WORK TO BE COMPLETED: Omitting all images, transcribe the entries word for word.

[Stored dataset items]
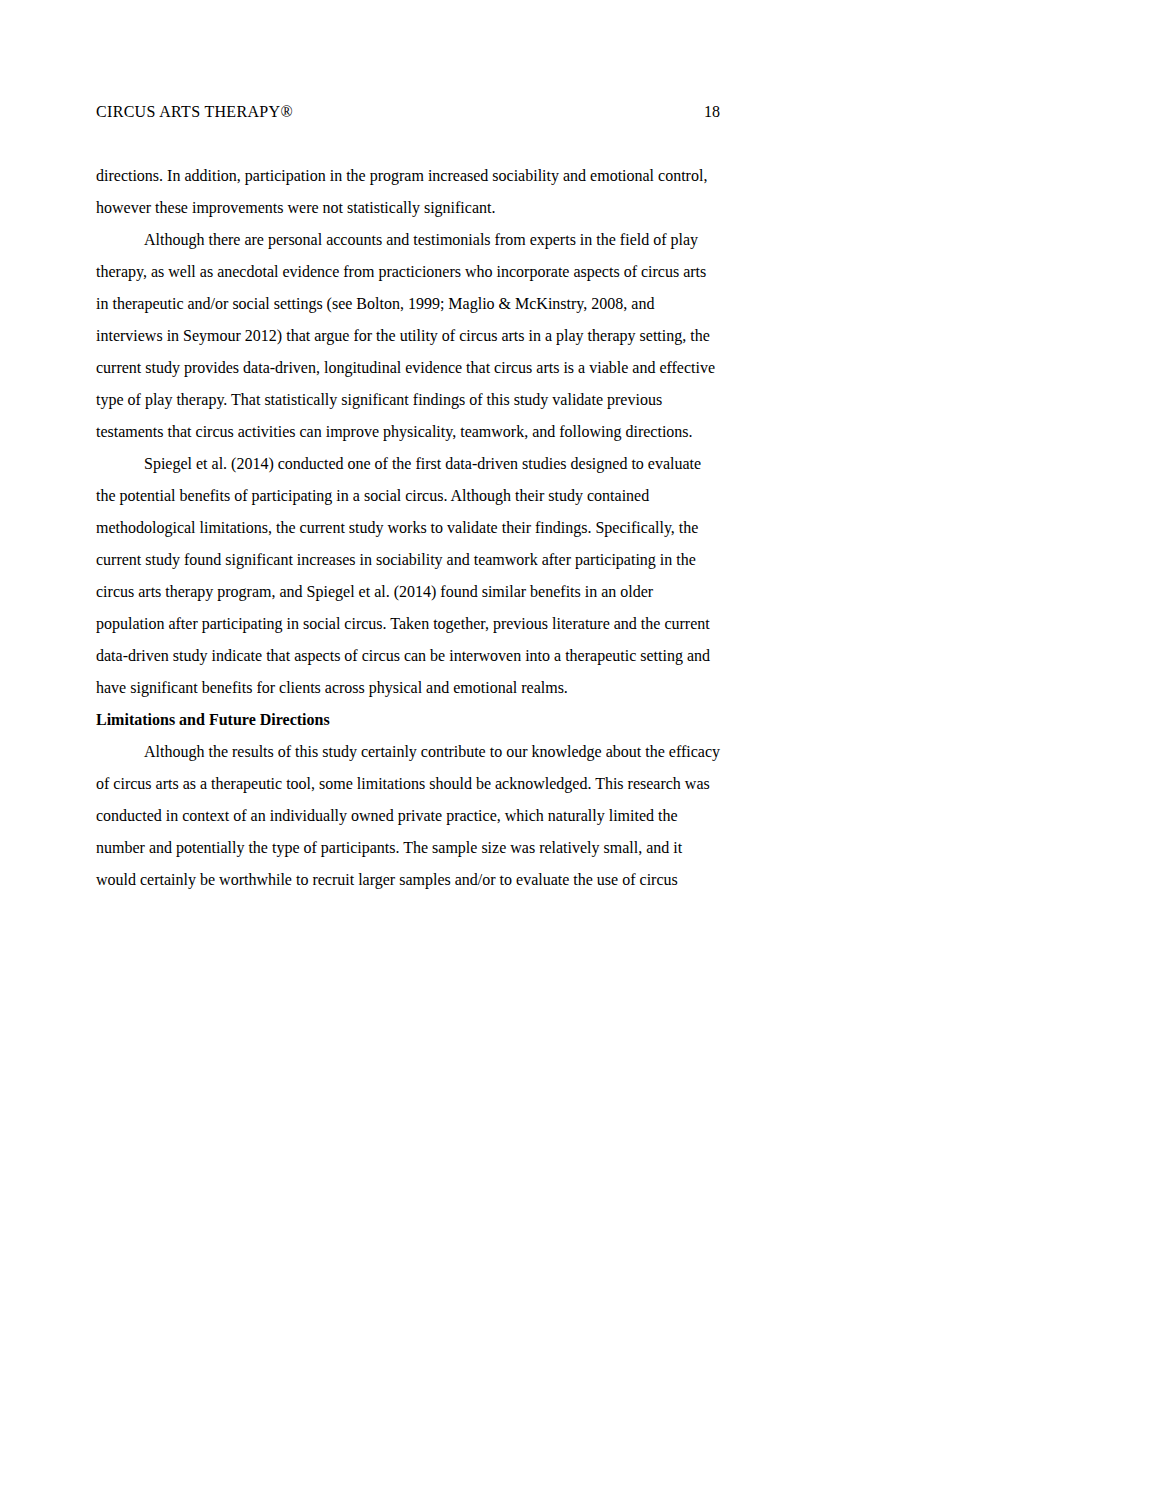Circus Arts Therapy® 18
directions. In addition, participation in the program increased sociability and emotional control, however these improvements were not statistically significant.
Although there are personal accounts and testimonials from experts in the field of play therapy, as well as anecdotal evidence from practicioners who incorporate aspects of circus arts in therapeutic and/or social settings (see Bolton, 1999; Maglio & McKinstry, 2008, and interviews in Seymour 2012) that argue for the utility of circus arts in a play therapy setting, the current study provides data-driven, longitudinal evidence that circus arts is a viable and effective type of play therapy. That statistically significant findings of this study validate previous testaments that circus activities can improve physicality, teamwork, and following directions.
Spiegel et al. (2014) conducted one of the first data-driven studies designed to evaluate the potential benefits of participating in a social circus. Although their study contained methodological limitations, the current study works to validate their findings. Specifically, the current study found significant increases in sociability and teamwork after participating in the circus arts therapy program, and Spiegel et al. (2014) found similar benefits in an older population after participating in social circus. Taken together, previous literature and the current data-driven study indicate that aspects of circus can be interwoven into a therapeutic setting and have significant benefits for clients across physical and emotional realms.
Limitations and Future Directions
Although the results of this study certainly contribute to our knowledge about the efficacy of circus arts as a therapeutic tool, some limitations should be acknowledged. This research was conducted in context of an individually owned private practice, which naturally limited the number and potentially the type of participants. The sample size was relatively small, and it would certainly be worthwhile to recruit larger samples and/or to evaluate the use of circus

ANSWER BOX:
Circus Arts Therapy® 18
directions. In addition, participation in the program increased sociability and emotional control, however these improvements were not statistically significant.
Although there are personal accounts and testimonials from experts in the field of play therapy, as well as anecdotal evidence from practicioners who incorporate aspects of circus arts in therapeutic and/or social settings (see Bolton, 1999; Maglio & McKinstry, 2008, and interviews in Seymour 2012) that argue for the utility of circus arts in a play therapy setting, the current study provides data-driven, longitudinal evidence that circus arts is a viable and effective type of play therapy. That statistically significant findings of this study validate previous testaments that circus activities can improve physicality, teamwork, and following directions.
Spiegel et al. (2014) conducted one of the first data-driven studies designed to evaluate the potential benefits of participating in a social circus. Although their study contained methodological limitations, the current study works to validate their findings. Specifically, the current study found significant increases in sociability and teamwork after participating in the circus arts therapy program, and Spiegel et al. (2014) found similar benefits in an older population after participating in social circus. Taken together, previous literature and the current data-driven study indicate that aspects of circus can be interwoven into a therapeutic setting and have significant benefits for clients across physical and emotional realms.
Limitations and Future Directions
Although the results of this study certainly contribute to our knowledge about the efficacy of circus arts as a therapeutic tool, some limitations should be acknowledged. This research was conducted in context of an individually owned private practice, which naturally limited the number and potentially the type of participants. The sample size was relatively small, and it would certainly be worthwhile to recruit larger samples and/or to evaluate the use of circus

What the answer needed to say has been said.